Warnock, Ossoff win in Georgia, handing Dems Senate control
ATLANTA » Democrats won both Georgia Senate seats — and with them, the U.S. Senate majority — as final votes were counted Wednesday, serving President Donald Trump a stunning defeat in his turbulent final days in office while dramatically improving the fate of President- elect Joe Biden’s progressive agenda.
Jon Ossoff and Raphael Warnock, Democratic challengers who represented the diversity of their party’s evolving coalition, defeated Republicans David Perdue and Kelly Loeffler two months after Biden became the first Democratic presidential candidate to carry the state since 1992.
Warnock, who served as pastor for the same Atlanta church where civil rights leader the Rev. Martin Luther King Jr. preached, becomes the first African American from Georgia elected to the Senate.
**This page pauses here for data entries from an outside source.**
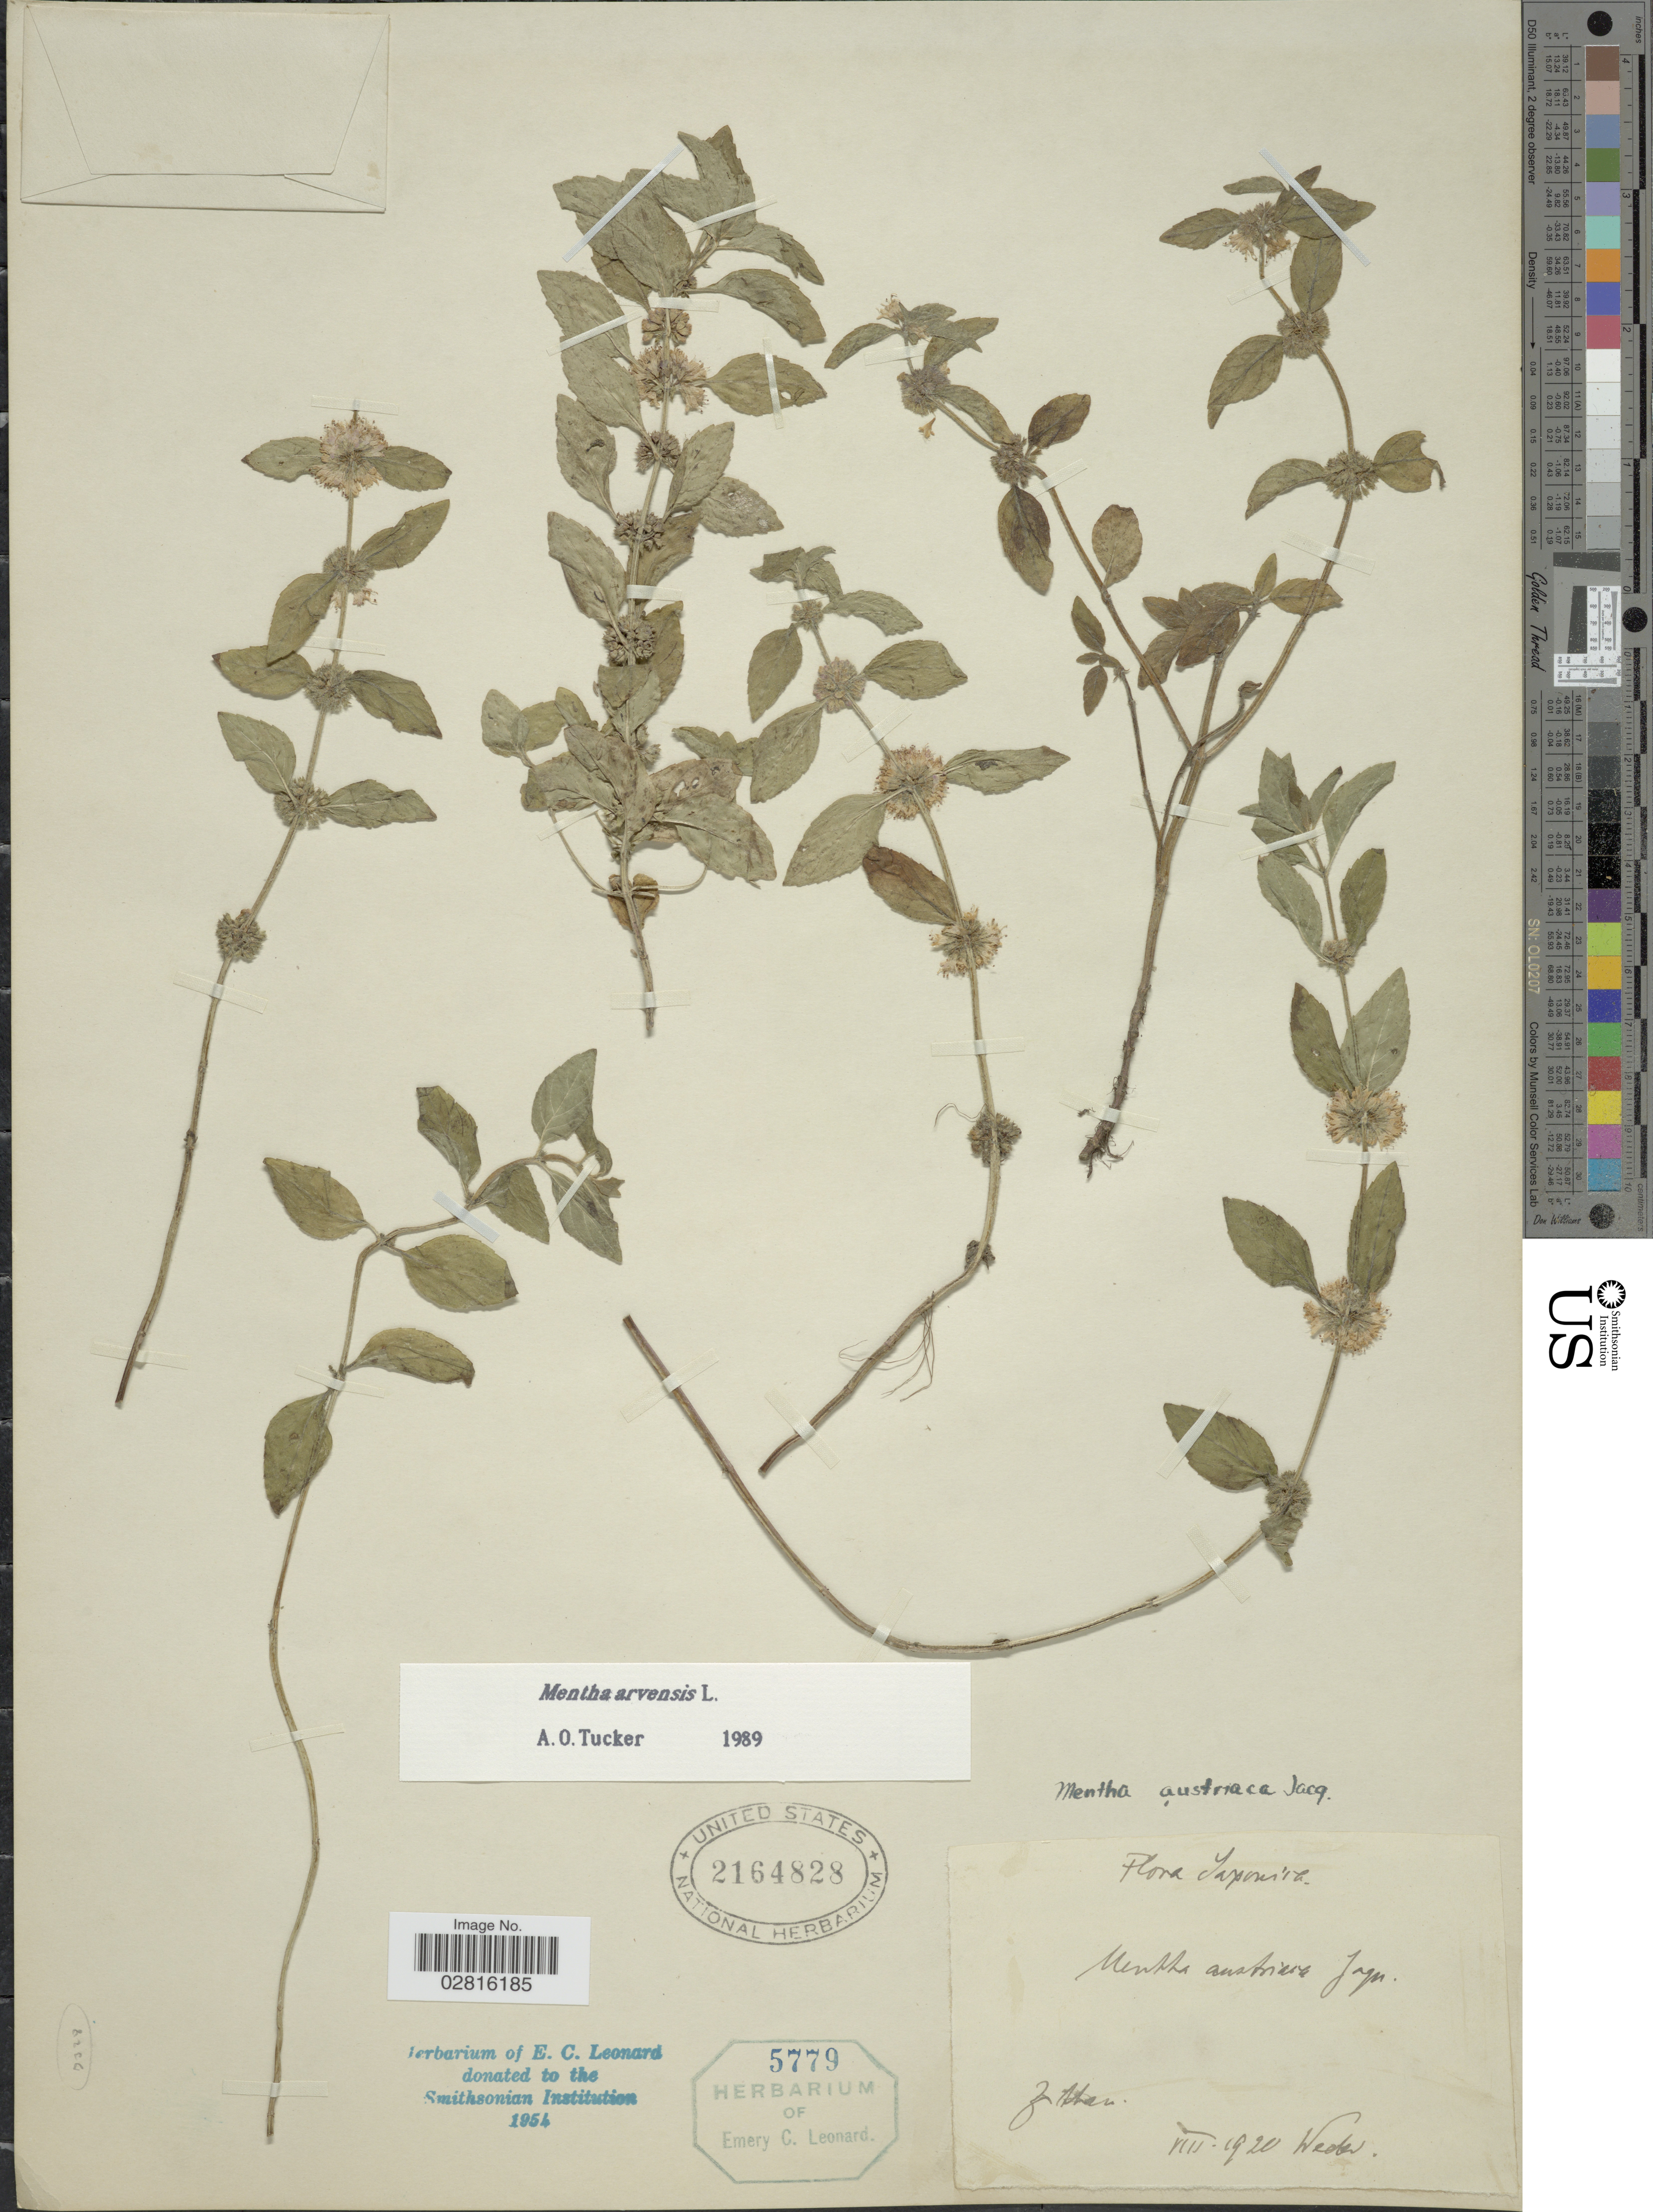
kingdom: Plantae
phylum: Tracheophyta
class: Magnoliopsida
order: Lamiales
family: Lamiaceae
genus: Mentha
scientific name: Mentha arvensis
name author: L.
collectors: Weder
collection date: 1920-08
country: Germany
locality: Saxonica. [illegible text]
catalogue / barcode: US 2164828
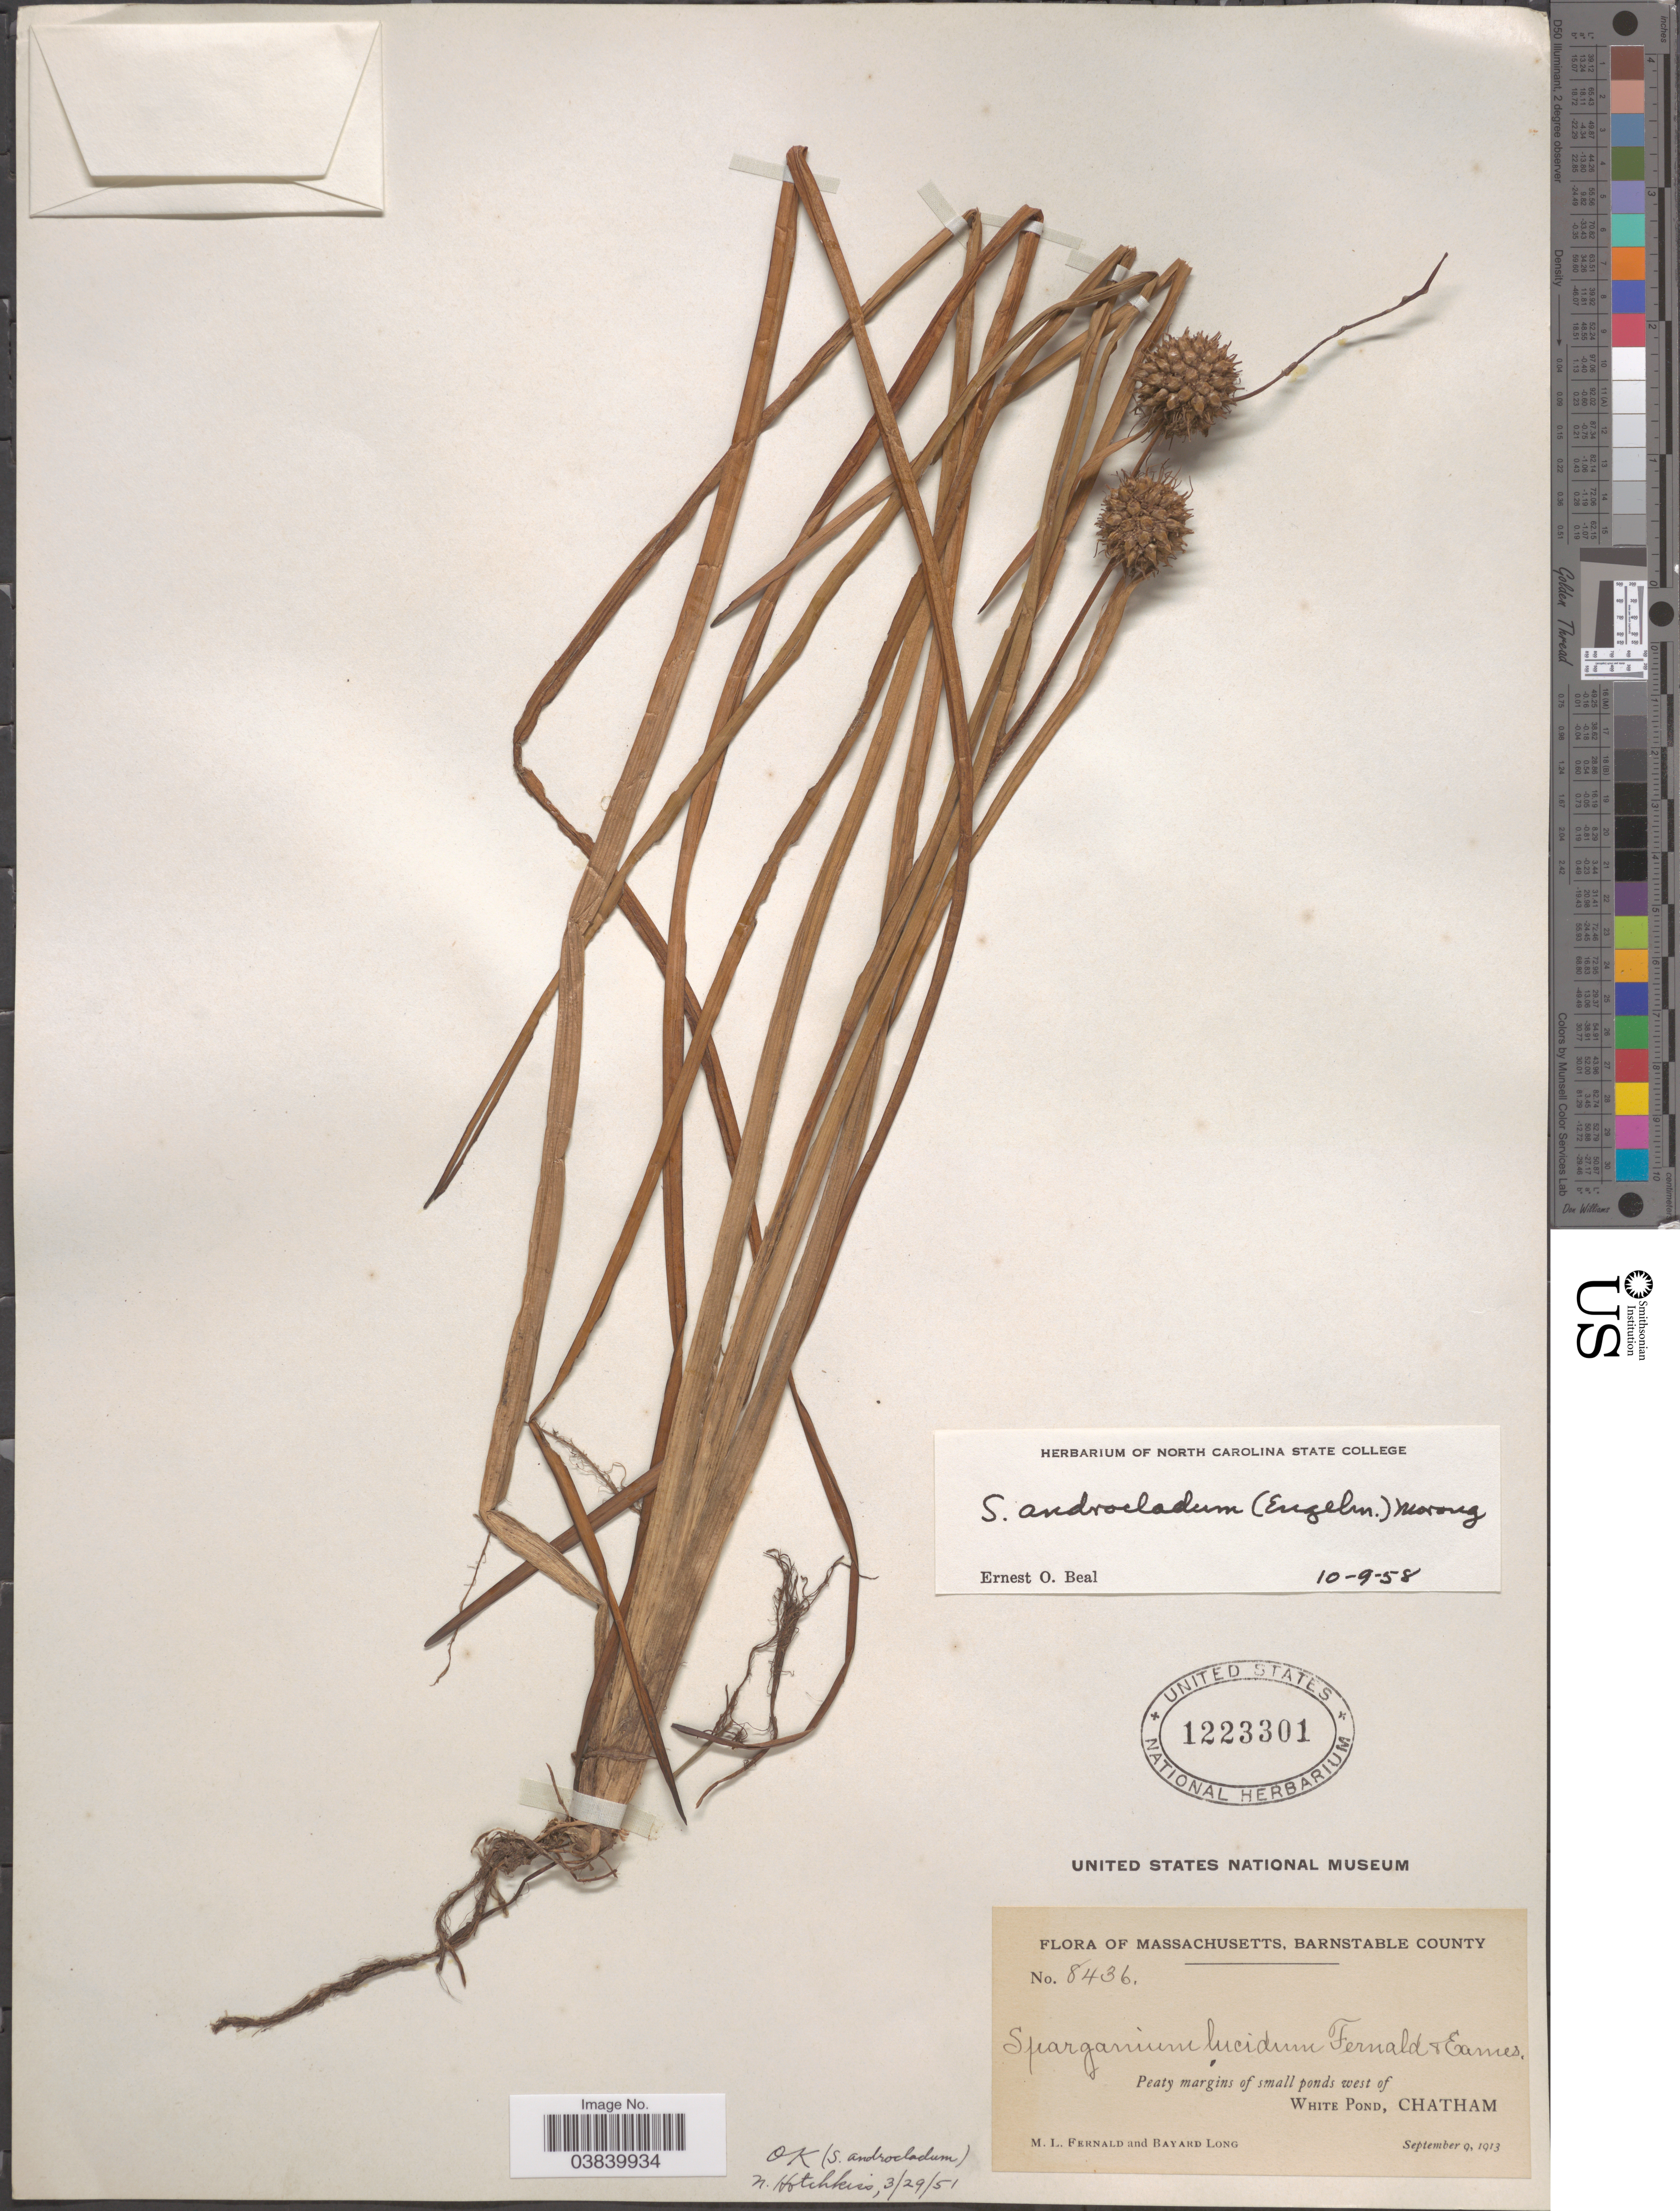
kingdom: Plantae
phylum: Tracheophyta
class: Liliopsida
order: Poales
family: Typhaceae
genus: Sparganium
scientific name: Sparganium americanum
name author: Nutt.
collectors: M. L. Fernald & B. Long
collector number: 8436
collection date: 1913-09-09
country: United States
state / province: Massachusetts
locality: Barnstable County. West of White Pond, Chatham.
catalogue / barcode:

And Ossoff becomes the state’s first Jewish senator and, at 33 years old, the Senate’s youngest member.
Wednesday’s unprecedented siege drew fierce criticism of Trump’s leadership from within his own party, and combined with the bad day in Georgia, marked one of the darkest days of his divisive presidency.
Still, the Democrats’ twin victories in Georgia represented a striking shift in the state’s politics as the swelling number of diverse, college- educated voters flex their power in the heart of the Deep South. They also cemented the transformation of Georgia, once a solidly Republican state, into one of the nation’s premier battlegrounds for the foreseeable future.